Gatchina Palace (via Flickr)

On these walks, though, I often find myself seething with rage at the pettiest of things—people who do not keep to the right while walking or riding or running. Even in a time of social distancing, my rage feels out of proportion to the offense. But then I remembered a letter of complaint I came across in one of my beloved files of random correspondence from the Gatchina Palace administration [Gatchina Palace was built near St. Petersburg in the 18th century for a favorite of the Russian Empress, Catherine the Great].

To His Excellency, the Director of the Gatchina Palace Administration

Riding yesterday, the 3rd of August [1892], at 9 in the evening, on a bicycle, in the Imperial Priorate Park, I came upon a gentleman unknown to me, driving a white trotter at full speed, who, despite my increasingly ringing my bell, continued to ride on the left side of the road, as a result of which I, at risk of being trampled, was forced to jump down from my bicycle onto the grass; at my comment, made in the most polite form, that one should drive on the right side, the gentleman sitting in the charabanc and driving the horse answered me with unacceptable obscenity. On my way back, about twenty minutes later, I had the misfortune to again come across this same gentleman, continuing as before to drive on the left side of the road; in response to my bell and to my comment that besides the existing rule to drive on the right side, even only politeness demands that one should give way, the gentleman informed me that such a rule does not exist, having added along with this message personally to me insulting expressions so impolite, that repeating them word for word in the present letter I consider impossible; in the end of all of this insulting actions were threatened. Of all of this I immediately gave a report to the duty officer of the Gatchina Police. [Hearing] my description of the characteristics of the horse and the gentleman, the Police officers sitting in the duty room recognized the owner of the horse as Gatchina homeowner Bronislav Liudvigovich Adamovich; in order to definitively establish the identity of the culprit, I gave the Police a detailed description.

Having in mind that a simple monetary penalty such as laying a fine by judicial process will hardly guarantee that the public visiting the Imperial Priorate Park [will not be bothered by] a repetition of such misconduct on the part of the above mentioned gentleman, [misconduct that] violates social morality and order in the Imperial park, and that the insult given by him to me was without any reason on my part, I have the honor to present all above noted to the discretion and resultant decision of Your Excellence, humbly asking that you inform me of what is done about this matter.

Collegiate Secretary

Feodor Feodorovich Rein.

· · · · ·

Exercise tasks »
#1 Do statements (a), (b), and (c) agree with the Gatchina Palace complaint text? For each, answer yes or no and quote the words from the text that decide it.
(a) The cyclist met the driver in the Imperial Priorate Park in the evening.
(b) The driver of the trotter admitted that a rule to keep to the right exists.
(c) The letter writer considered a court-imposed fine sufficient to prevent further misconduct.
#2 Write the next part of the piece on the Gatchina Palace complaint, starting after its final line.

Record list »
· · · · ·

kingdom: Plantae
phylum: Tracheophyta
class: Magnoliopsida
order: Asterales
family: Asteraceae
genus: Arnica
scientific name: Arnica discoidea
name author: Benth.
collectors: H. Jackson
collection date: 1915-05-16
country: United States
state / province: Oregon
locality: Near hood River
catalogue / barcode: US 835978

· · · · ·

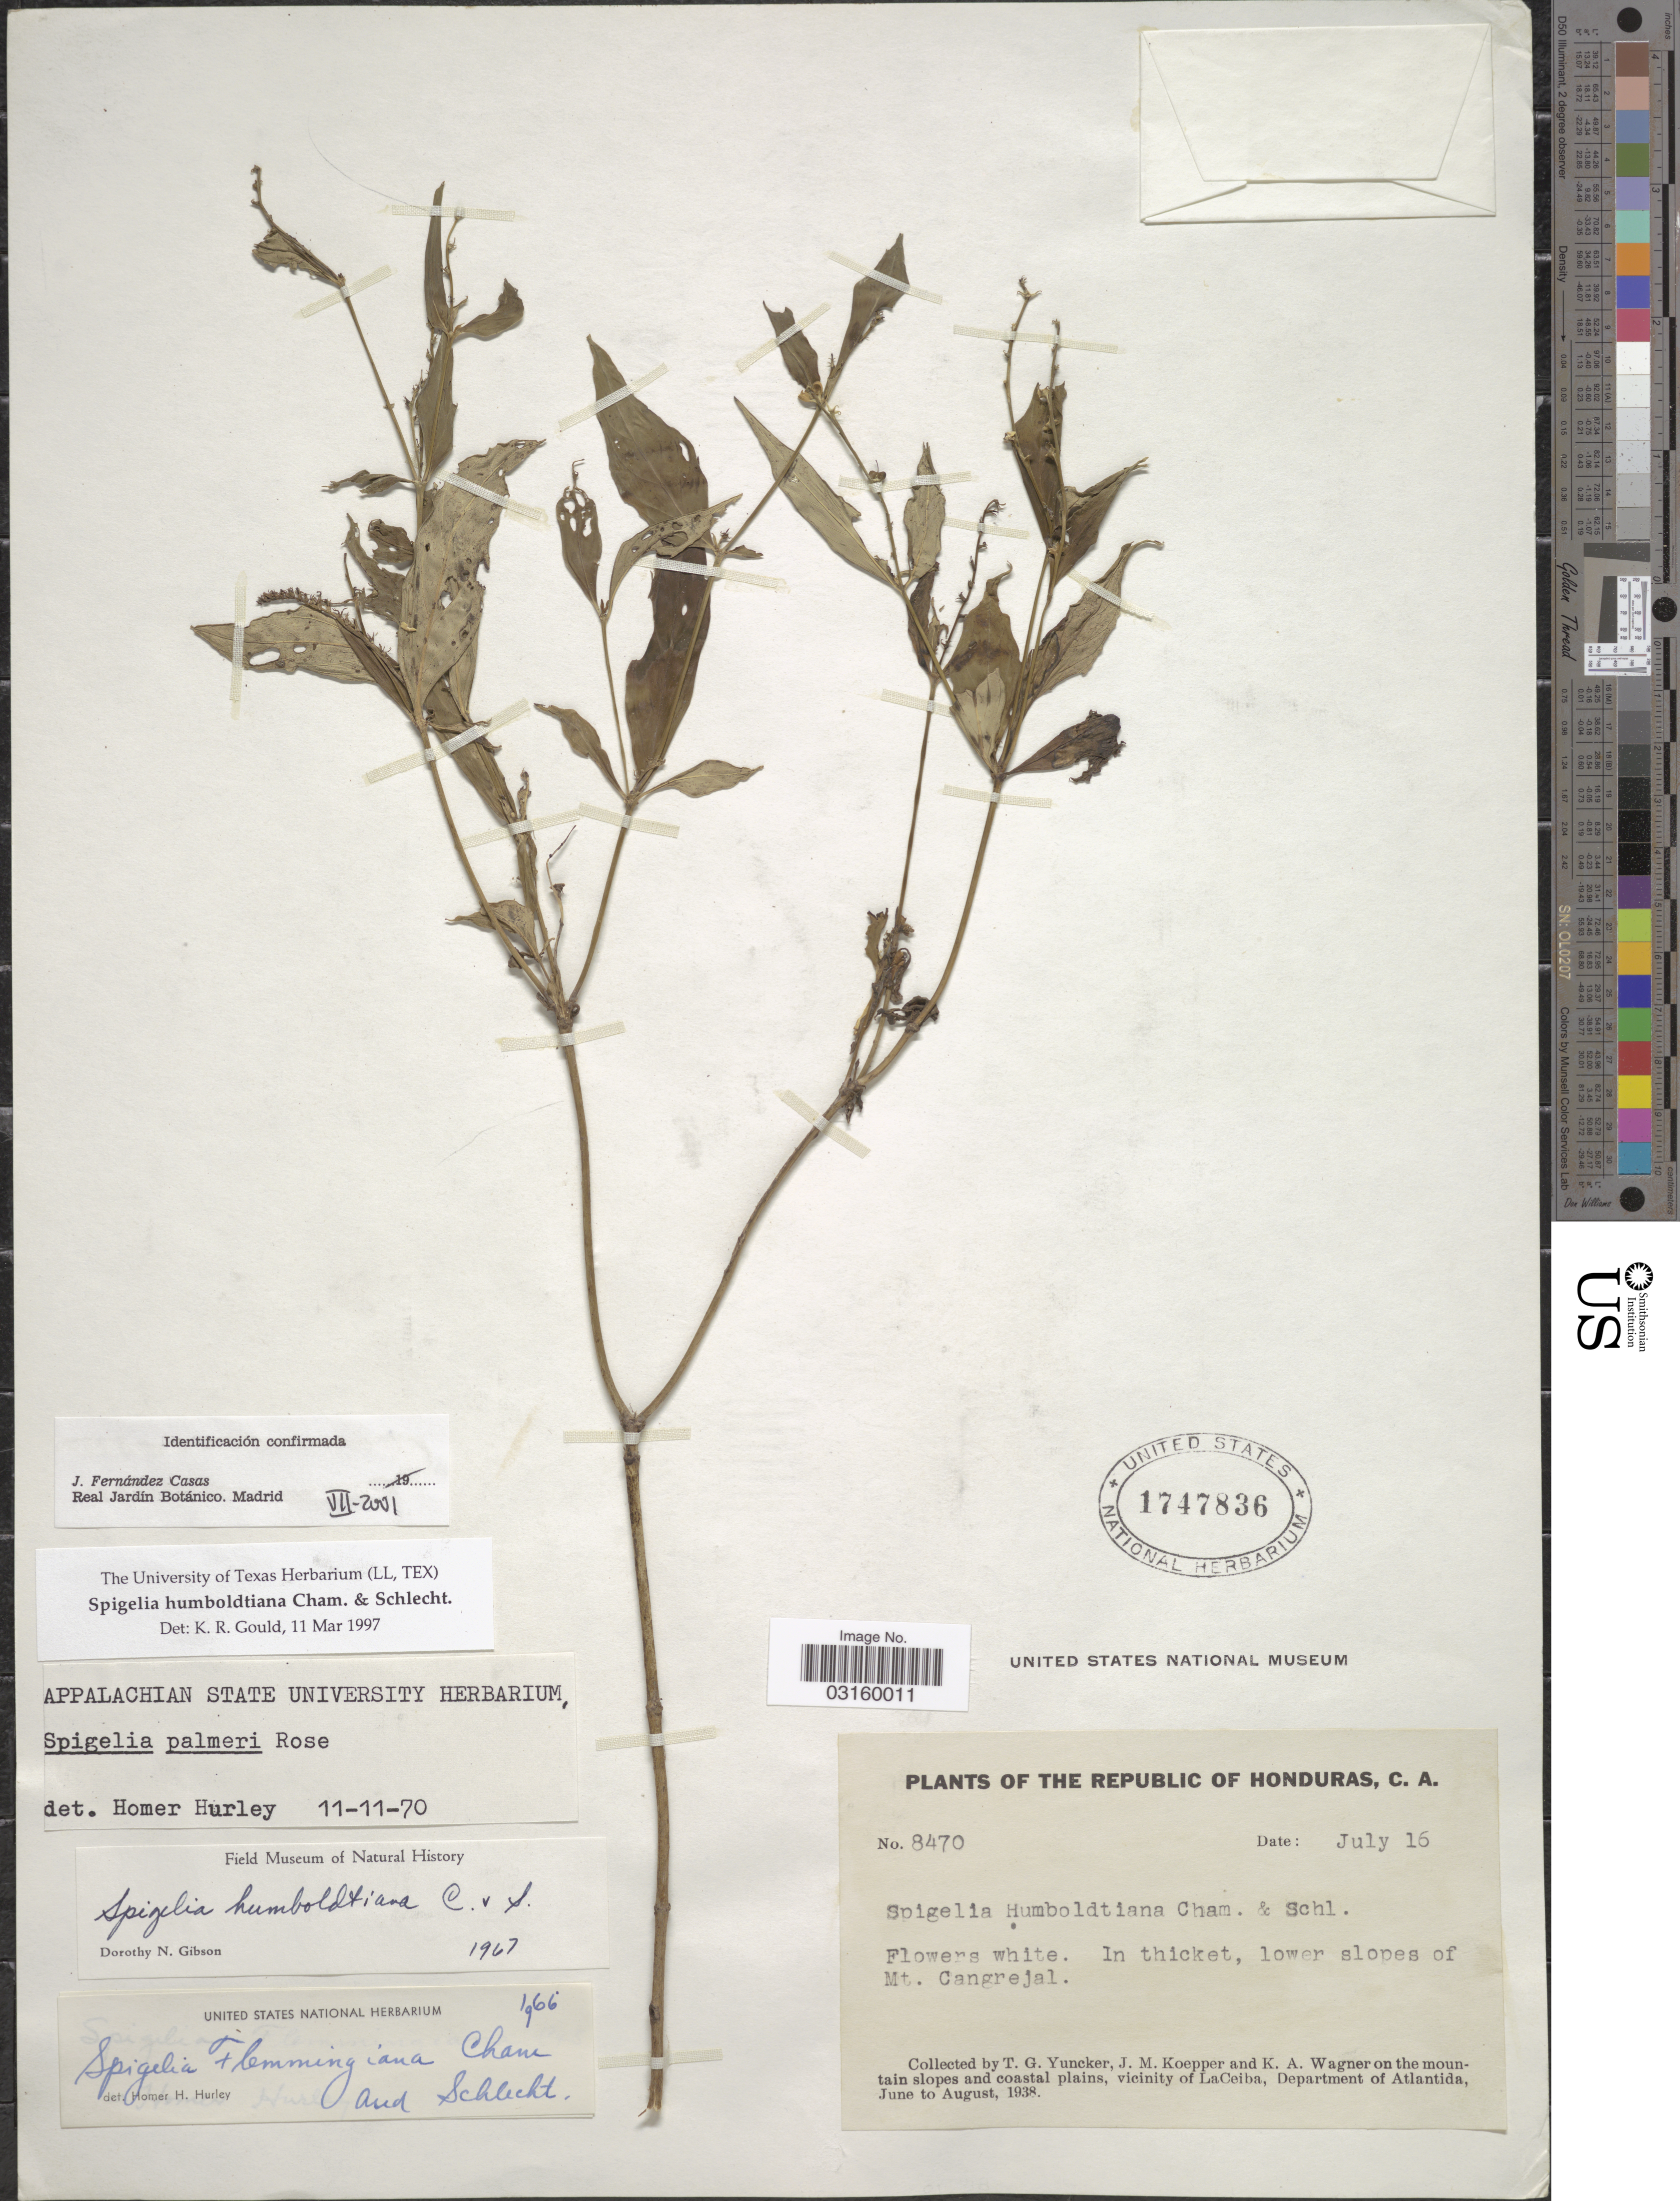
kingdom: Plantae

· · · · ·

Responses by task »
#1
(a) Yes: "at 9 in the evening, on a bicycle, in the Imperial Priorate Park"
(b) No: "the gentleman informed me that such a rule does not exist"
(c) No: "a simple monetary penalty such as laying a fine by judicial process will hardly guarantee"

#2
4 August 1892

Someone looked into the matter the day it was sent, and noted down the following report:

Feodor Feodorovich Rein, Collegiate Secretary, works as a Secretary of the Main Military-Sanitary Committee of the Ministry of War. Residence: in the town of Gatchina, on Baggovutovskaia ulitsa, no. 46, the home of engineer Rein.

I have the honor to report … that in the matter of the offenses committed in the Priorate Park by nobleman Bronislav Liudvigovich Adamovich to Collegiate Secretary Fedor Fedorovich Rein, a witness statement by Luga meshchanin Artur Karlov Reikhenberg, residing in the village Bol’shaia Zagvozdka, Gatchina township, explains that it was completely possible for Rein to pass without obstruction along the road on the right side, and beside that it is necessary for all bicyclists to pull over and get off their bicycles when they meet people riding on horses in light of the fact that every horse seeing the unfamiliar sight of a bicycle without fail begins to buck and to shy and in general to sidle, so for Rein to be offended by Adamovich there is no foundation, all the more so because, as Reikhenberg reports, Rein was the first to address Adamovich in rude form, with the comment “you do not know how you should drive, why don’t you keep to the right side,” but all the same from my point of view Adamovich should be given proper warning that he should drive more calmly, and that if there is a second complaint about him driving quickly and not following the general rules of driving, then he will be prohibited from driving in the Priorate Park forever and for reckless driving in general he will face legal liability. 

I’m not going to try to spin this out too much—of course, there’s plenty of stuff to say about these figures and who they might be, or of the fact that Mr. Rein was a thoroughly modern man on his bicycle in 1892. Perhaps I’ll come back to them in another post at some point. But I copied this all out because I thought it was sort of funny, and I loved the resonance of the idea of bicyclists and drivers at odds over road usage, because that’s still such a present part of urban discourse.

Image of a bicycle from B. Kaul’fus, Kratkoe rukovodstvo k izucheniiu ezdy na velocipede i obrashcheiiu svelosipedami fabric Adamants Opelia v Riussel’sgeime (Kiev, 1893)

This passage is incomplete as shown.